Verstauchungen und Zerrungen

Eine Verstauchung ist ein teilweiser Riss eines Bandes, während eine Zerrung ein teilweiser Riss einer Sehne oder eines Muskels ist. Der Knöchel ist eine häufige Stelle einer Verstauchung, die typischerweise durch Verdrehen des Knöchels beim Sport oder bei einem Sturz verursacht wird. Im Gegensatz dazu sind Fußbelastungen auf Überbeanspruchung zurückzuführen, am häufigsten bei Menschen mit Achillessehnenentzündung und anderen Arten von Fußsehnenentzündungen.

Diagnose und Behandlung

Um Probleme mit bestimmten Teilen des Fußes zu diagnostizieren, untersucht ein Arzt oder Fußspezialist Ihre Füße auf Anzeichen von Schwellung, Deformation, Hautwachstum oder Fehlstellung.

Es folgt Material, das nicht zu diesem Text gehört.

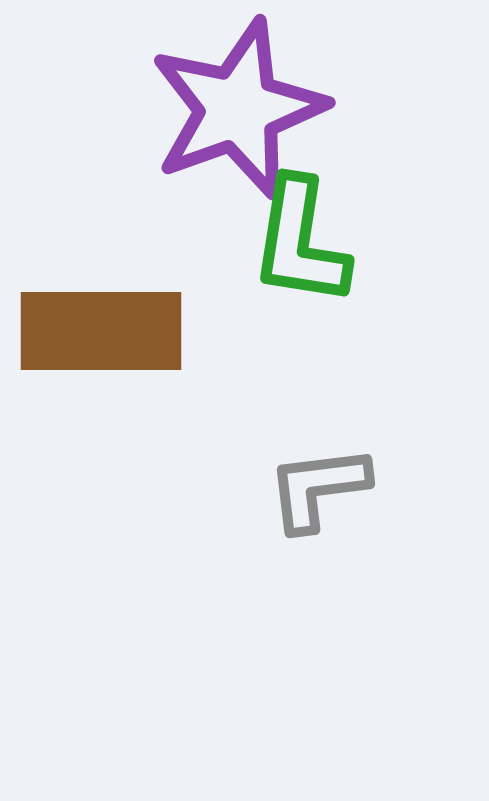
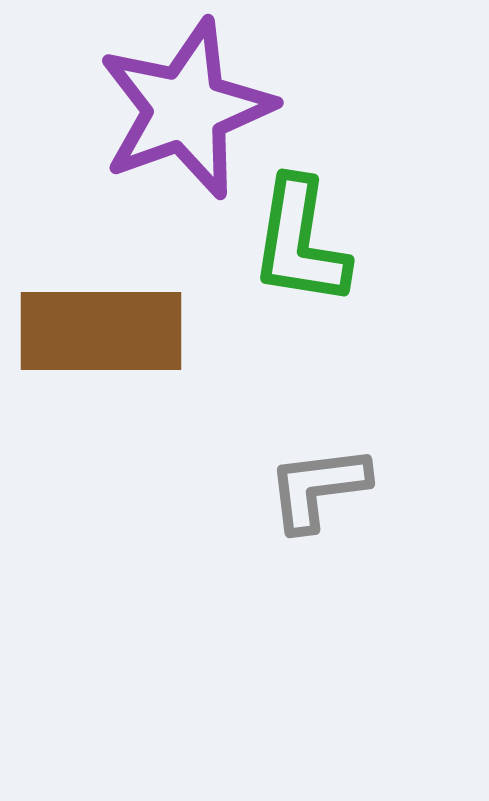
purple star: moved 52 px left
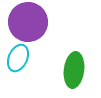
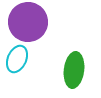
cyan ellipse: moved 1 px left, 1 px down
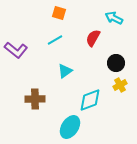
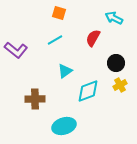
cyan diamond: moved 2 px left, 9 px up
cyan ellipse: moved 6 px left, 1 px up; rotated 40 degrees clockwise
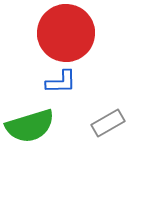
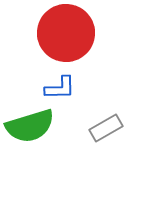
blue L-shape: moved 1 px left, 6 px down
gray rectangle: moved 2 px left, 5 px down
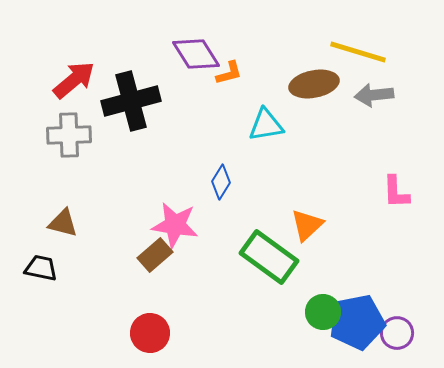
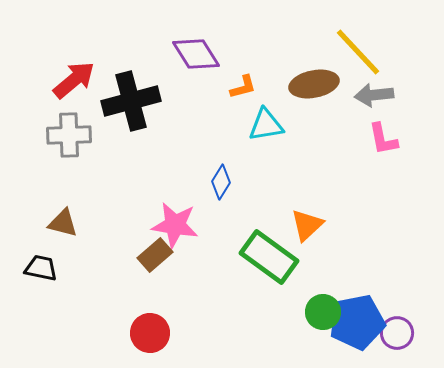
yellow line: rotated 30 degrees clockwise
orange L-shape: moved 14 px right, 14 px down
pink L-shape: moved 13 px left, 53 px up; rotated 9 degrees counterclockwise
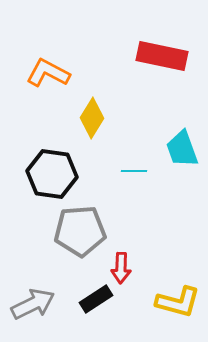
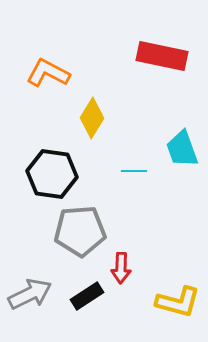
black rectangle: moved 9 px left, 3 px up
gray arrow: moved 3 px left, 10 px up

Möglicherweise tastet der Arzt Ihren Fuß ab, um nach Beulen und Beulen zu suchen, und bewegt ihn hin und her, um festzustellen, ob er Ihnen Unbehagen bereitet. Sie werden Sie beim Herumlaufen beobachten wollen, um zu sehen, ob es Probleme mit Ihrer Bewegung gibt (Ganganalyse).

Bildgebende Untersuchungen, die üblicherweise zur Suche nach strukturellen Problemen oder Verletzungen eingesetzt werden, umfassen: 

  • Röntgen: Bei diesem Standard-Bildgebungstest wird zur Aufnahme von Bildern schwache Strahlung verwendet. Es kann Erkrankungen wie Knochenbrüche, Luxationen oder Arthritisschäden erkennen.
  • Computertomographie (CT): Diese bildgebende Technologie kombiniert mehrere Röntgenstrahlen, um eine dreidimensionalere Darstellung der Fußstruktur zu erstellen.
  • Magnetresonanztomographie (MRT): Bei dieser Bildgebungstechnik werden mithilfe eines starken Magneten und Radiowellen sehr detaillierte Bilder von Weichteilen wie Muskeln und Bändern erstellt. 

Die Behandlung eines Fußproblems hängt von der zugrunde liegenden Ursache ab.

Schmerzen können mit rezeptfreien Schmerzmitteln wie Tylenol (Paracetamol) oder Advil (Ibuprofen) behandelt werden. Bei schweren oder chronischen Erkrankungen wie Arthritis können Steroidinjektionen oder verschreibungspflichtige Schmerzmittel wie Celebrex (Celecoxib) erforderlich sein. Nervenschmerzen können von Medikamenten wie Gabapentin profitieren.

Bei Fußproblemen, die durch anatomische Deformitäten verursacht werden, können spezielle Einlagen in Ihren Schuhen (sogenannte Orthesen) getragen werden, um die Probleme auszugleichen und Schmerzen zu lindern. Physiotherapie kann dabei helfen, die Kraft und Flexibilität der Füße und Knöchel zu verbessern.

Erkrankungen wie Frakturen, Ballenzehen oder Hammerzehen erfordern manchmal eine Operation.